Enfin, on peut citer l'approche de Thévenot, en sociologie de l'action. L'auteur part d'une critique des approches sociologiques des connaissances. Celles-ci sont soit des caractéristiques essentielles du collectif, l'individu étant alors sous contrainte de cette dimension collective : c'est par exemple le cas de l'habitus de Bourdieu (1980). Soit les connaissances sont uniquement issues de la pratique et n'ont plus alors de dimension et d'origine collectives : c'est le cas dans les approches pragmatiques classiques. Pour tenter de dépasser ces limites, qui ne lui semblent pas répondre à la pluralité des formes de connaissances, il tente de distinguer différents régimes d'action. Pour cela, il s'inspire des travaux de recherches en cognition située, en particulier de l'idée de coordination d'un agent avec son environnement. Une action, selon Thévenot peut obéir à différents niveaux d'exigences de coordination :
Elle peut nécessiter un accommodement local, reposant sur des repères perceptifs localisés et personnalisés, qui sont le fruit d'une familiarisation progressive avec cet environnement. C'est le cas lorsqu'un opérateur corrige la conduite d'une machine par une évaluation perceptive enclenchant une routine d'ajustement, souvent inconsciente. De telles évaluations, dans le cours de l'action, permettent de "corriger le tir", en ajustant un comportement à une situation. Pour nommer ce type de coordination, Thévenot parle de régime familier.

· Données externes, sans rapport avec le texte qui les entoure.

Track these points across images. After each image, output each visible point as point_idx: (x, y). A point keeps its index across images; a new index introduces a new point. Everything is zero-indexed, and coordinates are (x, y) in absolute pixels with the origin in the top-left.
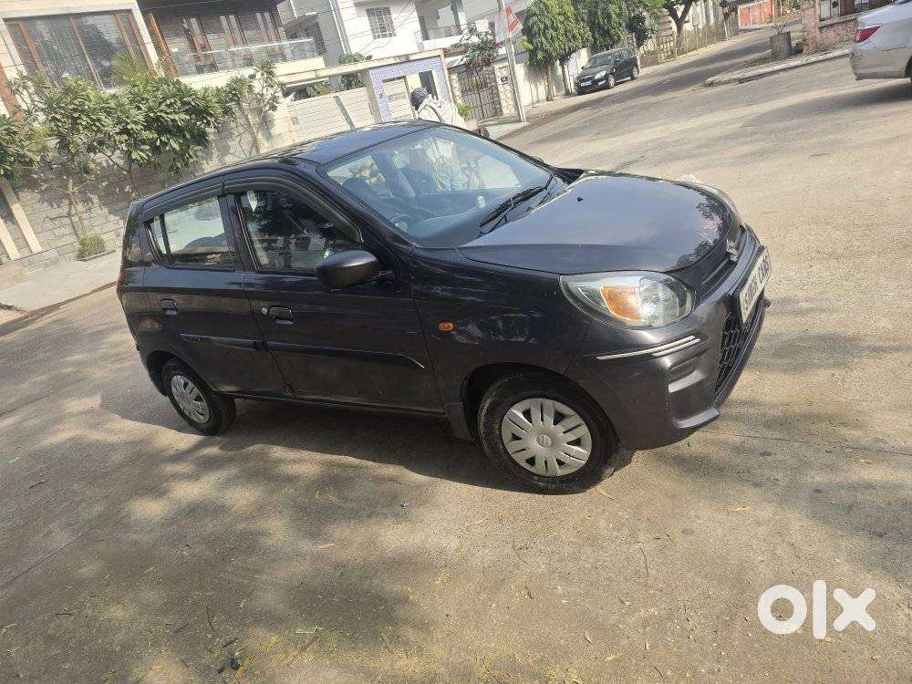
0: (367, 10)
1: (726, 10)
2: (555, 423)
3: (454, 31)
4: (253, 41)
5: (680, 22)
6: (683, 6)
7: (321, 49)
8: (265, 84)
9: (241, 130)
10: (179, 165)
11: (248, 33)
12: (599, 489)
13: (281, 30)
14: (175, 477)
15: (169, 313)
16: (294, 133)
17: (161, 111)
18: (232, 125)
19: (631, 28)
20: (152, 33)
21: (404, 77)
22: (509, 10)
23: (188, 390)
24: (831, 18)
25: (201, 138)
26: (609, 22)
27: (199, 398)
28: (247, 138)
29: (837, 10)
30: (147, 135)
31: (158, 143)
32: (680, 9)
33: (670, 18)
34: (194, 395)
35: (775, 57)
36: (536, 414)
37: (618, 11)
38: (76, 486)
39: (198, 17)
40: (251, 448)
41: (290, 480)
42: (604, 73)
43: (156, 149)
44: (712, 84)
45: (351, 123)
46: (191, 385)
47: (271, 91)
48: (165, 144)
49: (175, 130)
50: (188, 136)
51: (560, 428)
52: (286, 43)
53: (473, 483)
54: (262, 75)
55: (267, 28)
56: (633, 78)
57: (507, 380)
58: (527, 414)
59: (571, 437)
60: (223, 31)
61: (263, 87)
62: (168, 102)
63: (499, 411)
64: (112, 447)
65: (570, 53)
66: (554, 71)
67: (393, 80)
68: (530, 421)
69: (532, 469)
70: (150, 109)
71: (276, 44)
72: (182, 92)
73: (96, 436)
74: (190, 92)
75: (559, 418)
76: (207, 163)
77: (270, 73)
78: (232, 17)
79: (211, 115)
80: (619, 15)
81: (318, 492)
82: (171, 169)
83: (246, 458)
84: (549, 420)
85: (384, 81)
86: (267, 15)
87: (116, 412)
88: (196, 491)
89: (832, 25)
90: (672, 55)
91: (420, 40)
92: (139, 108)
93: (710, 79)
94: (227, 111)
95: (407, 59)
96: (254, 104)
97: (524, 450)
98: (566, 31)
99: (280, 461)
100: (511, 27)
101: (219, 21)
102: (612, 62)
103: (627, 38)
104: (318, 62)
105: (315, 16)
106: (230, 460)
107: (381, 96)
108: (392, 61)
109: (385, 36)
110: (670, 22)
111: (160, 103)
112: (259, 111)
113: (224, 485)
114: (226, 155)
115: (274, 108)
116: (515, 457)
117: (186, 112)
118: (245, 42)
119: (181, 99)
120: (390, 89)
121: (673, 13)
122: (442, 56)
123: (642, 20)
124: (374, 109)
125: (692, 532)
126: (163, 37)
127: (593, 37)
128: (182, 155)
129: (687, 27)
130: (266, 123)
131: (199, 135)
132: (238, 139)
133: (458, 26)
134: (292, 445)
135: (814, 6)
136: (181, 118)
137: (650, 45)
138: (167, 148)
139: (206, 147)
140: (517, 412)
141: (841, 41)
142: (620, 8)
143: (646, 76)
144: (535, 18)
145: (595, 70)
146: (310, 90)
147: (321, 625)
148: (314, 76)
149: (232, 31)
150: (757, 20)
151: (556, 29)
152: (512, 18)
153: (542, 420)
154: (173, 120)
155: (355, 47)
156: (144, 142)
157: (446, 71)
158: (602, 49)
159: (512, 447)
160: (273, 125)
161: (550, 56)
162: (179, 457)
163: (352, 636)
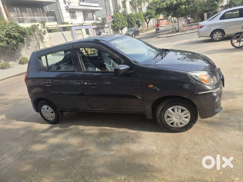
0: (69, 11)
1: (158, 21)
2: (181, 112)
3: (92, 19)
4: (36, 16)
5: (148, 23)
6: (148, 19)
7: (55, 20)
8: (42, 27)
9: (34, 39)
10: (15, 48)
11: (35, 14)
12: (190, 131)
13: (45, 14)
14: (46, 137)
15: (47, 85)
16: (50, 42)
17: (10, 32)
18: (31, 38)
19: (137, 23)
20: (5, 10)
21: (81, 29)
22: (109, 15)
23: (49, 110)
24: (185, 24)
25: (22, 41)
26: (132, 21)
27: (52, 112)
28: (36, 42)
29: (186, 23)
30: (5, 38)
31: (9, 41)
32: (148, 20)
33: (145, 22)
34: (51, 111)
35: (173, 32)
36: (176, 110)
37: (134, 19)
38: (8, 142)
39: (20, 7)
40: (71, 127)
41: (90, 135)
42: (132, 33)
43: (8, 43)
44: (159, 37)
45: (66, 40)
46: (50, 108)
47: (44, 29)
48: (11, 42)
49: (15, 38)
50: (19, 40)
51: (183, 113)
52: (46, 17)
53: (152, 131)
54: (42, 25)
55: (40, 13)
56: (138, 35)
57: (168, 101)
58: (173, 110)
59: (185, 116)
60: (27, 12)
61: (41, 28)
62: (13, 29)
63: (164, 110)
64: (18, 130)
65: (123, 28)
66: (119, 32)
67: (78, 30)
68: (174, 112)
69: (172, 126)
70: (7, 31)
71: (43, 17)
72: (18, 27)
73: (8, 127)
74: (20, 27)
75: (182, 111)
76: (23, 48)
77: (44, 24)
78: (30, 9)
79: (26, 34)
80: (135, 20)
81: (102, 138)
82: (12, 49)
83: (71, 130)
84: (180, 111)
85: (76, 30)
86: (41, 9)
87: (14, 119)
88: (57, 141)
89: (185, 26)
90: (146, 31)
91: (84, 21)
92: (4, 31)
93: (159, 36)
94: (30, 34)
95: (82, 25)
96: (39, 33)
97: (171, 120)
98: (122, 22)
99: (83, 130)
100: (110, 19)
101: (26, 9)
102: (133, 31)
103: (136, 26)
104: (56, 23)
105: (54, 11)
106: (65, 131)
107: (75, 34)
108: (78, 25)
109: (74, 19)
110: (145, 23)
111: (10, 30)
112: (40, 35)
113: (66, 138)
114: (29, 46)
115: (44, 34)
116: (167, 123)
117: (18, 33)
118: (34, 16)
119: (17, 29)
120: (77, 32)
121: (146, 21)
122: (91, 25)
123: (139, 22)
124: (73, 37)
125: (222, 139)
126: (8, 12)
127: (128, 24)
128: (16, 45)
129: (149, 24)
130: (42, 38)
131: (22, 39)
132: (33, 42)
133: (93, 18)
134: (85, 125)
135: (181, 21)
136: (17, 34)
137: (141, 28)
138: (12, 43)
139: (24, 43)
140: (170, 109)
141: (187, 30)
142: (135, 18)
143: (141, 35)
144: (115, 18)
145: (129, 32)
146: (52, 31)
147: (125, 175)
148: (56, 27)
149: (30, 12)
150: (164, 24)
151: (120, 22)
152: (110, 17)
153: (178, 112)
154: (14, 35)
155: (66, 20)
156: (4, 40)
157: (92, 29)
158: (130, 28)
159: (167, 120)
160: (44, 39)
161: (119, 28)
162: (45, 131)
163: (137, 177)
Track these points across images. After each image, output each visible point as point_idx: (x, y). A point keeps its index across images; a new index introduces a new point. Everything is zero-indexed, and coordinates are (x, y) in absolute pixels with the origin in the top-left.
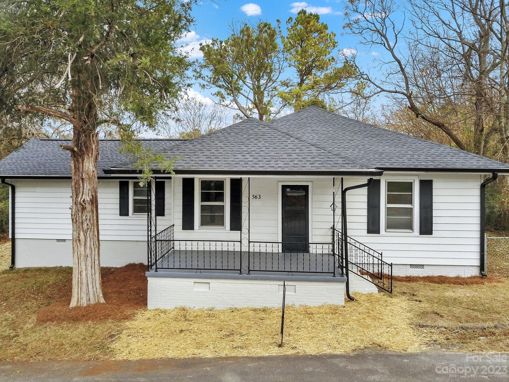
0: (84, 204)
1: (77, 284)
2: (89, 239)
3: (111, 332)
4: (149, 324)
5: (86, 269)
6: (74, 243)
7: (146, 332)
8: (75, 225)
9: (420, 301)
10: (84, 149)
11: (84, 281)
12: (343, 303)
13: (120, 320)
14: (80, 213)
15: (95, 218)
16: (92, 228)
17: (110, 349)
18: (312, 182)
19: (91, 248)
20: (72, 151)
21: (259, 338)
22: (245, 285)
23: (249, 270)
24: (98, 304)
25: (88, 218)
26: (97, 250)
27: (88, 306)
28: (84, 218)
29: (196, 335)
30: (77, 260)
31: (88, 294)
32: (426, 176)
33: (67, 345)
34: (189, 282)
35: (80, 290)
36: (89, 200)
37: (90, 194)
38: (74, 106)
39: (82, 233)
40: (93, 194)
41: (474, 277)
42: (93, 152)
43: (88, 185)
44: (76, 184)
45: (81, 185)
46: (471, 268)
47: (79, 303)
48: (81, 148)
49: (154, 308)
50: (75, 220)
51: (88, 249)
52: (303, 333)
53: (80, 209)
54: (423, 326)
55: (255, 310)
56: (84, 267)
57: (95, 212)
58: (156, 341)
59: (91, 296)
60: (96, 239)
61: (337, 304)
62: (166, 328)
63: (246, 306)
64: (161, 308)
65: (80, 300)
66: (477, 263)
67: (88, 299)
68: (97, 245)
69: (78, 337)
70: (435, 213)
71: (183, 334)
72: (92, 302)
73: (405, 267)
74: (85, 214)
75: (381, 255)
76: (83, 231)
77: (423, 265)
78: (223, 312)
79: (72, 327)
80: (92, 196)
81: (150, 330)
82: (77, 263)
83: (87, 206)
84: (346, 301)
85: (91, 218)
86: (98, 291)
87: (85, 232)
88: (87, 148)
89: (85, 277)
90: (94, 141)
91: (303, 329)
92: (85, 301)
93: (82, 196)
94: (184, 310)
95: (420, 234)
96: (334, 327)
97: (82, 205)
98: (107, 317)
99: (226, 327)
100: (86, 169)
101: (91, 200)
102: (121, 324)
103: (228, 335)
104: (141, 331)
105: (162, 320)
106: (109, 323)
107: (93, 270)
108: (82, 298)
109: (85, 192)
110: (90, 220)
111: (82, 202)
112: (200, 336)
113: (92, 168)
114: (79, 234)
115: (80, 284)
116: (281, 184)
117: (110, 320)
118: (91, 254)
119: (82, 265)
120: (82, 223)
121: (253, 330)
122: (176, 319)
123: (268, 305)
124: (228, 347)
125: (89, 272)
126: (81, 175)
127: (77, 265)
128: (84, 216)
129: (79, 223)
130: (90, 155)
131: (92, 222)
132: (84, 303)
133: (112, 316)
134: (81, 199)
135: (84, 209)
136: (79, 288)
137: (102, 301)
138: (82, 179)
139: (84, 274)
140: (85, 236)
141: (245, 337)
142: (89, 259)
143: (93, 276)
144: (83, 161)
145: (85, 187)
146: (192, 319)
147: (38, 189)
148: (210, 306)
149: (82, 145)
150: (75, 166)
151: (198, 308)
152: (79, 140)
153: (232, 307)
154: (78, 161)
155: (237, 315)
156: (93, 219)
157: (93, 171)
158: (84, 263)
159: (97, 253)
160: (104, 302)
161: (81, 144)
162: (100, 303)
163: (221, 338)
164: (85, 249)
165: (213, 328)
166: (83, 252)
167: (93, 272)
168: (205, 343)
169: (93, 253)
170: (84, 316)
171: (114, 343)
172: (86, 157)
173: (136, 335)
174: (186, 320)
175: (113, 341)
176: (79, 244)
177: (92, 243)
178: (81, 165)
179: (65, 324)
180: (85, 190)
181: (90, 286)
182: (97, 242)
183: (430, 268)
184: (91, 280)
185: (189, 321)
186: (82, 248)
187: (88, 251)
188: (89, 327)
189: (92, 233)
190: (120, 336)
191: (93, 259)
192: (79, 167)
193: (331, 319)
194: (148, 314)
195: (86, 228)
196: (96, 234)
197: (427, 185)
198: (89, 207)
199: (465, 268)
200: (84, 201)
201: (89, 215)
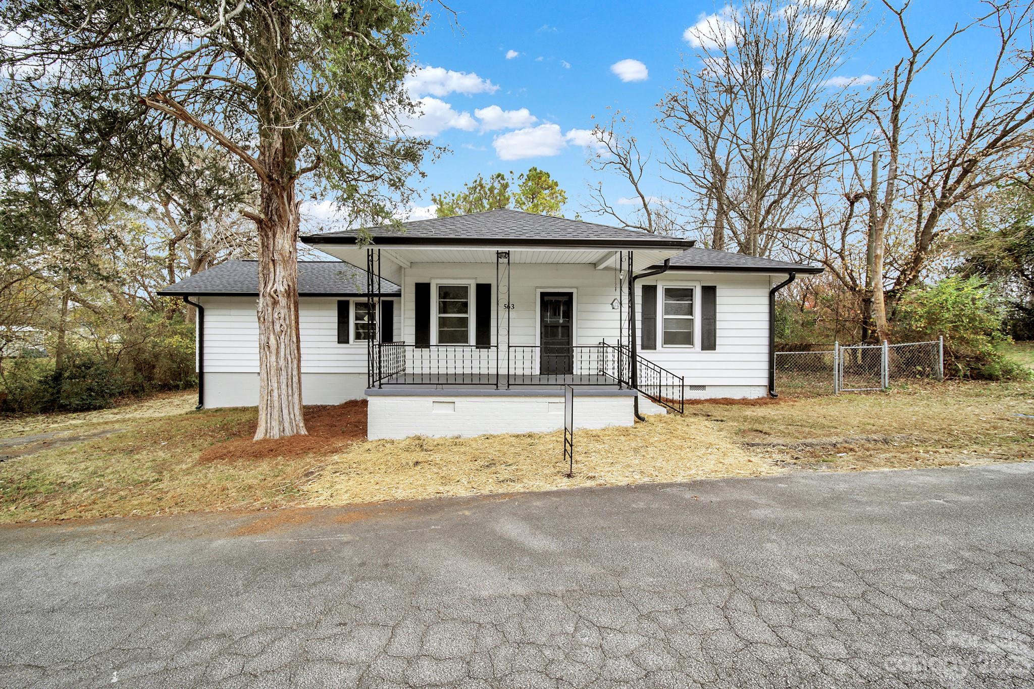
0: (275, 296)
1: (265, 408)
2: (283, 346)
3: (308, 469)
4: (368, 456)
5: (279, 388)
6: (262, 351)
7: (363, 466)
8: (262, 327)
9: (722, 421)
10: (275, 218)
11: (276, 404)
12: (632, 424)
13: (325, 454)
14: (270, 309)
15: (293, 317)
16: (289, 330)
17: (301, 492)
18: (577, 288)
19: (286, 358)
20: (259, 221)
21: (534, 467)
22: (504, 404)
23: (509, 385)
24: (297, 436)
25: (282, 316)
26: (295, 362)
27: (282, 438)
28: (276, 315)
29: (440, 468)
30: (265, 375)
31: (281, 422)
32: (709, 279)
33: (233, 490)
34: (427, 401)
35: (269, 417)
36: (283, 290)
37: (285, 282)
38: (261, 159)
39: (272, 337)
40: (290, 284)
41: (762, 399)
42: (290, 226)
43: (282, 270)
44: (264, 268)
45: (272, 270)
46: (758, 388)
47: (268, 435)
48: (271, 217)
49: (377, 439)
50: (262, 319)
51: (282, 359)
52: (595, 458)
53: (270, 303)
54: (753, 445)
55: (517, 436)
56: (275, 385)
57: (293, 309)
58: (377, 478)
59: (287, 425)
60: (295, 346)
61: (625, 425)
62: (393, 460)
63: (504, 432)
64: (387, 438)
65: (269, 431)
66: (765, 382)
67: (282, 429)
68: (296, 355)
69: (256, 478)
70: (719, 325)
71: (420, 467)
72: (288, 433)
74: (277, 310)
76: (274, 333)
78: (475, 440)
79: (249, 466)
80: (288, 286)
81: (369, 464)
82: (266, 379)
83: (280, 298)
84: (636, 422)
85: (287, 317)
86: (297, 419)
87: (278, 337)
88: (280, 217)
89: (277, 399)
90: (291, 211)
91: (594, 454)
92: (278, 433)
93: (274, 284)
94: (419, 439)
95: (702, 350)
96: (636, 450)
97: (273, 298)
98: (306, 451)
99: (482, 456)
100: (279, 246)
101: (286, 291)
102: (327, 458)
103: (487, 466)
104: (355, 466)
105: (387, 451)
106: (309, 459)
107: (290, 388)
108: (272, 428)
109: (277, 280)
110: (285, 320)
111: (272, 293)
112: (444, 469)
113: (288, 247)
114: (268, 338)
115: (269, 408)
116: (539, 291)
117: (311, 455)
118: (287, 367)
119: (273, 381)
120: (273, 323)
121: (522, 457)
122: (407, 450)
123: (535, 430)
124: (491, 480)
125: (284, 392)
126: (271, 255)
127: (266, 382)
128: (276, 314)
129: (269, 322)
130: (285, 229)
131: (287, 322)
132: (276, 434)
133: (314, 450)
134: (271, 289)
135: (275, 303)
136: (269, 415)
137: (303, 432)
138: (273, 261)
139: (275, 394)
140: (277, 341)
141: (514, 467)
142: (284, 373)
143: (290, 398)
144: (274, 235)
145: (278, 273)
146: (432, 448)
147: (233, 312)
148: (456, 434)
149: (274, 213)
150: (263, 243)
151: (439, 436)
152: (269, 207)
153: (485, 433)
154: (267, 236)
155: (494, 442)
156: (290, 318)
157: (290, 252)
158: (275, 378)
159: (295, 366)
160: (307, 433)
161: (271, 211)
162: (300, 435)
163: (477, 470)
164: (277, 358)
165: (463, 458)
166: (275, 364)
167: (290, 392)
168: (454, 477)
169: (290, 365)
170: (272, 451)
171: (310, 483)
172: (279, 230)
173: (346, 471)
174: (422, 450)
175: (310, 480)
176: (268, 353)
177: (288, 352)
178: (271, 240)
179: (239, 463)
180: (277, 276)
181: (285, 411)
182: (296, 352)
183: (713, 388)
184: (286, 403)
185: (426, 450)
186: (273, 358)
187: (282, 362)
188: (277, 464)
189: (288, 338)
190: (322, 473)
191: (290, 374)
192: (268, 244)
193: (626, 441)
194: (367, 446)
195: (279, 330)
196: (295, 339)
197: (709, 292)
198: (283, 301)
199: (752, 388)
200: (276, 292)
201: (283, 312)
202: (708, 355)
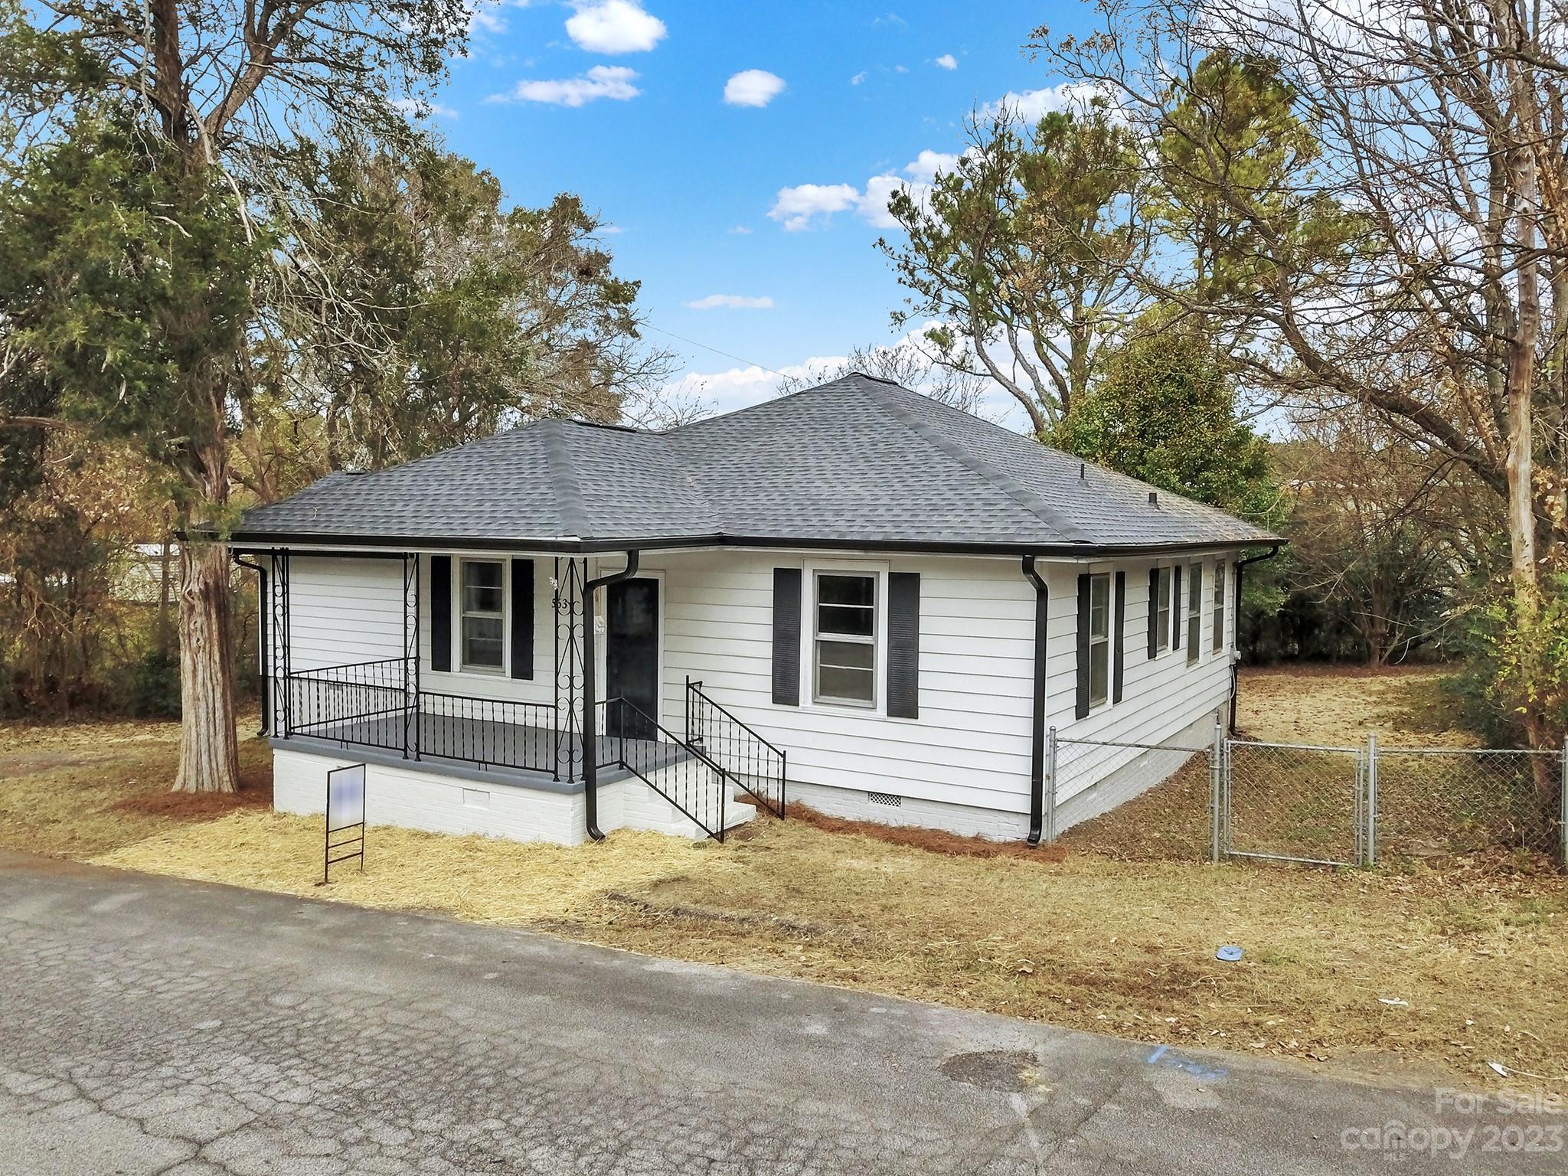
0: (190, 599)
1: (184, 750)
2: (200, 667)
5: (197, 724)
11: (194, 746)
14: (184, 617)
15: (215, 627)
16: (207, 645)
19: (205, 685)
23: (419, 753)
24: (218, 793)
25: (198, 625)
26: (219, 690)
27: (199, 793)
28: (192, 625)
31: (199, 772)
32: (906, 562)
35: (187, 762)
36: (199, 590)
37: (201, 580)
39: (188, 655)
40: (209, 581)
41: (1017, 842)
43: (197, 563)
46: (1015, 819)
47: (186, 787)
51: (200, 686)
53: (185, 609)
56: (193, 720)
57: (214, 616)
59: (206, 776)
61: (557, 843)
64: (292, 813)
65: (187, 781)
66: (1024, 805)
67: (199, 782)
68: (220, 680)
70: (924, 662)
72: (207, 787)
73: (857, 796)
74: (193, 618)
75: (784, 756)
76: (190, 649)
77: (898, 798)
80: (206, 584)
83: (196, 602)
85: (205, 627)
86: (220, 770)
87: (195, 654)
89: (194, 739)
92: (196, 786)
93: (189, 583)
95: (890, 715)
97: (187, 601)
101: (203, 592)
107: (210, 727)
108: (190, 778)
109: (192, 576)
110: (202, 631)
111: (186, 595)
115: (188, 750)
118: (206, 698)
119: (190, 715)
120: (189, 635)
125: (203, 731)
128: (193, 623)
129: (184, 634)
131: (206, 633)
132: (193, 789)
134: (186, 589)
135: (190, 608)
136: (187, 759)
137: (227, 788)
139: (193, 732)
140: (194, 660)
142: (202, 705)
143: (212, 739)
145: (193, 567)
156: (209, 629)
158: (193, 710)
159: (219, 695)
160: (232, 791)
162: (222, 792)
164: (194, 684)
166: (192, 692)
167: (211, 731)
169: (210, 695)
177: (207, 675)
180: (192, 571)
181: (205, 757)
182: (219, 675)
183: (914, 805)
184: (206, 746)
186: (190, 684)
187: (200, 689)
189: (206, 657)
191: (211, 706)
195: (196, 646)
196: (217, 659)
197: (905, 587)
198: (199, 606)
199: (1002, 817)
200: (190, 593)
201: (199, 620)
202: (900, 728)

L'action peut encore être téléologique, c'est-à-dire caractérisée par un but volontaire. Ce but peut être individuel ou collectif, ce qui amène à considérer l'action (collective ou individuelle) avant l'individu. Dans ce régime d'action dit téléologique, les acteurs se coordonnent en recherchant et en explicitant des buts à poursuivre (ou poursuivis) et les moyens matériels et conceptuels à utiliser pour atteindre ces buts. Les objets ou les règles présents offrent des références communes qui permettent une certaine mise en forme partagée des situations.
Enfin, une action peut impliquer la coordination de nombreux acteurs, en l'absence de proximité et de familiarité entre ceux-ci. La coordination par explicitation ou attribution d'intentions n'est plus possible. Il faut recourir à un mode de jugement plus général, impliquant des conventions collectives. On est dans ce cas dans un régime conventionnel. Le rôle de la délibération réfléchie, souvent à prétention de validité très générale est alors beaucoup plus important. De tels jugements se retrouvent dans la traduction en termes théoriques d'un problème, par exemple dans des espaces scientifiques, techniques ou juridiques qui obéissent à des conventions ne supportant pas d'écart à la norme (Thévenot, 1998).